Regardless of the occurrence or non-occurrence of any of the circumstances set forth above, if for any reason, supplies of the product deliverable under this Agreement or of the feedstock from which the product is directly or indirectly derived from any of EM's then existing sources of supply are curtailed or cut off, EM shall have the option during such period of curtailment or cessation to apportion fairly among its customers including EM Affiliates and whether under contract or not,  such product as may be received in the ordinary course of business or manufactured at EM's plant.

EM shall not be obliged to purchase or otherwise obtain alternative supplies of product deliverable under this Agreement, or the feedstock from which product directly or indirectly is derived.  Nor shall EM be obliged to settle labour disputes, run down inventories below normal levels, adapt or vary its manufacturing plan except at its own sole discretion, or to take any steps other than in accordance with good business practice to make up inadequate supplies or to replace the supplies so curtailed or cut off.  EM shall not be obliged to make up deliveries omitted or curtailed under this Agreement.  Any such deficiencies in deliveries shall be cancelled with no liability to either party, it being agreed, however, that a force majeure situation hereunder shall not entitle either party to cancel this Agreement.

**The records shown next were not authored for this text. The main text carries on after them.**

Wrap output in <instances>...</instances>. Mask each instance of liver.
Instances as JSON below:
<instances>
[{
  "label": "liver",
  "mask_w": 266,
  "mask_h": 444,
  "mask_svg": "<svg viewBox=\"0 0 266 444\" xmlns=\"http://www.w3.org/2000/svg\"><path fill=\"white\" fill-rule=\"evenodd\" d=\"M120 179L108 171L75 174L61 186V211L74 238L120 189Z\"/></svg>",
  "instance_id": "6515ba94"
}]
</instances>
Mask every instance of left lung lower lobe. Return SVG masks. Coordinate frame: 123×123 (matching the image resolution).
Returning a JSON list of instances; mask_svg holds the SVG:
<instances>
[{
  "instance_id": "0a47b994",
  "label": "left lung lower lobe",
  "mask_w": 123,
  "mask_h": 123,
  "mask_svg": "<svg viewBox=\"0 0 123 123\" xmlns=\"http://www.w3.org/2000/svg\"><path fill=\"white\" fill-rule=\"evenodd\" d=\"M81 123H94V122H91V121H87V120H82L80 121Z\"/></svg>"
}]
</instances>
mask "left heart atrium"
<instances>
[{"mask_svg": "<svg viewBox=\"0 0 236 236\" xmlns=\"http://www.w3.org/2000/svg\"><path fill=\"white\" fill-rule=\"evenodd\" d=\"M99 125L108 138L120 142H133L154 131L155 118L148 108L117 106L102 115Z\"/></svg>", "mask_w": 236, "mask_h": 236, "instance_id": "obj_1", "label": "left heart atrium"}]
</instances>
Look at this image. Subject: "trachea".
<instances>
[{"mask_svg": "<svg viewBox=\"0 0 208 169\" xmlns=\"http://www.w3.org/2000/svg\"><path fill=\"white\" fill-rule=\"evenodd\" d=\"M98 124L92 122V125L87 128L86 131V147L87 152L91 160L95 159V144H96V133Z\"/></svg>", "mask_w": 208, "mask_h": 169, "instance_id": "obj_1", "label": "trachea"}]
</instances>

17. In case of any material breach of the terms and conditions contained in the Agreement by one of the parties, the other party may, without giving prior written notice or without undertaking any recourse to legal proceedings, suspend its further performance, terminate the Agreement or require specific performance by the other party of the Agreement in whole or in part, without prejudice to its right to damages for any losses incurred subject to Article 14.

18. Neither party may assign this Agreement without the written consent of the other party save in the case where such assignment is to an EM Affiliate and prior written notice has been given to the Buyer.


 
 

 


19. EM informs Buyer that any information or data communicated by Buyer may be subject to data processing for the purpose inter alia of enhancing services quality, keeping accounts, and Buyer's records, invoicing, product supply. Such information and data may be transferred, communicated to or otherwise accessed by any EM Affiliates some of which may be located outside the territory of the European Union. According to applicable law, Buyer has a right of access and rectification of its personal data by sending a letter to EM.

20. Notwithstanding any other provision in this Agreement or any other document, neither this Agreement nor any other document shall constitute an agreement by EM to take any action or refrain from taking any action that is in conflict with, penalized under or compliance with which is prohibited by US law or regulation.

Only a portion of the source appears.